In a previous post we looked at digital "Haute Mess" through Google's Project Muze, but, you see, fashion epic fails aren't just digital - as proved yesterday afternoon at the Yeezy Season 4 show, they can indeed be tangible and real, very real.
In the last few days Kanye West's casting call highlighting "multiracial women only" sparked debate on the social media; then there was the debate about the secret location and the announcement that the show would be streamed via Tidal.
Eventually the show took place on the lawn in Four Freedoms Park on Roosevelt Island, and featured another "performance" by artist Vanessa Beecroft, that is models in a military formation, the usual group of survivors of an apocalypse West accustomed us with at his shows, possibly standing still.
This time the girls that formed this regimented group of people donned beige, cream, nude, chocolate, brown, coffee and black undergarments, while models walking around them on a triangular runway were dressed in the same clothes we have seen on other Yeezy runways that is oversized hoodies, puffa jackets, parkas, T-shirts, bra tops, ribbed body-con mini-dresses, knitted cut-out tops and tight-knit tank dresses in pale colors, mainly matched with over-the-knee boots, some of them in transparent PVC, a material that allowed to see the models' legs and feet positively perspiring. Accessories also included enormous backpacks.
There were a few catastrophes along the line: some models standing on the lawn in the centre of the runway fainted as they waited under a scorching sun and in unbearable temperatures; one model on the runway removed instead her shoes.
It soon became clear that West mainly focused so much on the four freedoms celebrated by the park - freedom of speech and expression, freedom of religion, freedom from want and freedom from fear - that he forgot about freedom of movement when a model in horridly looking, ill-fitting boots started stumbling on the runway and was eventually helped down it by Bruce Pask of Bergdorf Goodman, who stood up from his seat and walked her down the runway.

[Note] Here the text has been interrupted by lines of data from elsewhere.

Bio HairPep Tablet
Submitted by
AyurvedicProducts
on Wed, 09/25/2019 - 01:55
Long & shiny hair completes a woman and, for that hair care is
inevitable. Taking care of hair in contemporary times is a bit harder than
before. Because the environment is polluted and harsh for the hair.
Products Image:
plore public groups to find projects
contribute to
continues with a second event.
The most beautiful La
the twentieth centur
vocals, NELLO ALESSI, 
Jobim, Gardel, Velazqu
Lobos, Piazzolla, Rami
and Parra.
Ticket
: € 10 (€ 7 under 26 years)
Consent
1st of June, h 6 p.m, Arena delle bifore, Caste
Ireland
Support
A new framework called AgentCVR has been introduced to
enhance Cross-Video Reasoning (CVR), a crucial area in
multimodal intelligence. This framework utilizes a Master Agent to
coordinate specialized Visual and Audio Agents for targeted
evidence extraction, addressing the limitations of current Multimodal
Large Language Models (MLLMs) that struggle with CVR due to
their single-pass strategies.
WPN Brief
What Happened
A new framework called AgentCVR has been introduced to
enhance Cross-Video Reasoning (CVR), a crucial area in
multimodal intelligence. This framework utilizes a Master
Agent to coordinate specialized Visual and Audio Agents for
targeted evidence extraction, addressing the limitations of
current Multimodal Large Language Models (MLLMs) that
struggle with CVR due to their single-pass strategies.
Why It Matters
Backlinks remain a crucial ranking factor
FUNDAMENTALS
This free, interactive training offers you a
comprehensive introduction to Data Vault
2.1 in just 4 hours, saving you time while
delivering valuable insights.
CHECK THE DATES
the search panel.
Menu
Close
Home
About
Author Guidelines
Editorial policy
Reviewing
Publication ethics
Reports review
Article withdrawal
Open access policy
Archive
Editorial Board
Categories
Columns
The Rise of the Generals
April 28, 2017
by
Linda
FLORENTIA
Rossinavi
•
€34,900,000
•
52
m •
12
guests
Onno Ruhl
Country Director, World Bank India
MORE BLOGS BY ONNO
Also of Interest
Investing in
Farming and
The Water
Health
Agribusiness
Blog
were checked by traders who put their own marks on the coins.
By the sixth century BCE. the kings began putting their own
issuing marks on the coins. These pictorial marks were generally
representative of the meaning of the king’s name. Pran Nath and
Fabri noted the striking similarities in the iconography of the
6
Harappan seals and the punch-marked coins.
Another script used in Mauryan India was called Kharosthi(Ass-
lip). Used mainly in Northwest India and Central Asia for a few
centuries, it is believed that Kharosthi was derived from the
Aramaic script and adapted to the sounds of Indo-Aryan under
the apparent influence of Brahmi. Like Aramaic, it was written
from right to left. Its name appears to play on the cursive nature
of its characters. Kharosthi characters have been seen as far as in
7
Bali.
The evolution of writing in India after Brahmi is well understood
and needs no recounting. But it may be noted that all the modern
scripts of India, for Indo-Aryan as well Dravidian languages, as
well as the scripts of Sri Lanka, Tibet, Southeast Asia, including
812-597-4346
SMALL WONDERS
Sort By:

There are no excuses about this shambolic show (that may have had a great symbolism considering the space where it was held, and a wonderful architectural connection considering Louis Kahn was originally asked to design it). Instead the show and the clothes were a total mess.
West states this is "apparel" and not "fashion", but his terrible garments and accessories at times copied from other labels (first we saw Margiela's boots being re-vomited by Gvasalia's Vêtements; then they were regurgitated in Gvasalia's Balenciaga and in this collection…how many times will we have to see them vomited yet again before we move on?).
Besides, if this is apparel, he should at least try to sell it: Yeezy's clothes haven't indeed been really produced so far, but the supposed 200 styles featured in one collection were reduced to footwear.
The reactions as a whole weren't positive at all: most journalists were angry about wasting time to get on the buses that took them to the secret location and then about being held captive there awaiting for something to happen and for the Kardashian clan to show up. Their reactions are also taking the form of interesting reviews: some of them heavily criticised the collection; others completely avoided mentioning it or compiled lists of notable trendy things (the diversity of the cast and varying shades of blackness; boots being "the new pants" and the cult of the underboob, as exhibited by "Fade" music video star Teyana Taylor) to make sure they didn't have to mention the actual clothes offending in this way West and Adidas.
Mind you, in many ways West is not to be entirely condemned here: he was crap at fashion from the very beginning, but the fashion media encouraged his forays into design being afraid of losing advertising money (and their jobs...) or of being sued for this or that (as it happens nowadays when you tend to tell the truth...).
So, let's face it, this was a bad collection and the overall experience left you as cold and bored as Beecroft's shambolic bronze and marble garden in the Italian Pavilion at the Venice Art Biennale in 2015.
At the same time, this collection has brought something good on the fashion scene as it may help purging fashion journalism from a few lies and mark the return of a tiny drop of honesty in writing. The reaction of many critics proves indeed that there is a limit to the shit you can take and that you can lie once to consumers, but you can't manufacture continuous lies, otherwise you will lose your personal integrity and credibility.
"The truth hurts in this nitrogenic atmosphere!" sings Mr Small from The Amazing World of Gumball in his "Honesty Rap", suggesting that the solution is in keeping lies to a "manageable size". In a nutshell, if you're a fashion critic next time you have to describe a celebrity-designed collection, rather than blatantly lying and screaming "fashion genius" in the name of advertising money, opt for blander definitions and descriptions. You will discover that being honest won't make you rich, but it will help you retaining your integrity. And that's no mean feat in the fashion industry.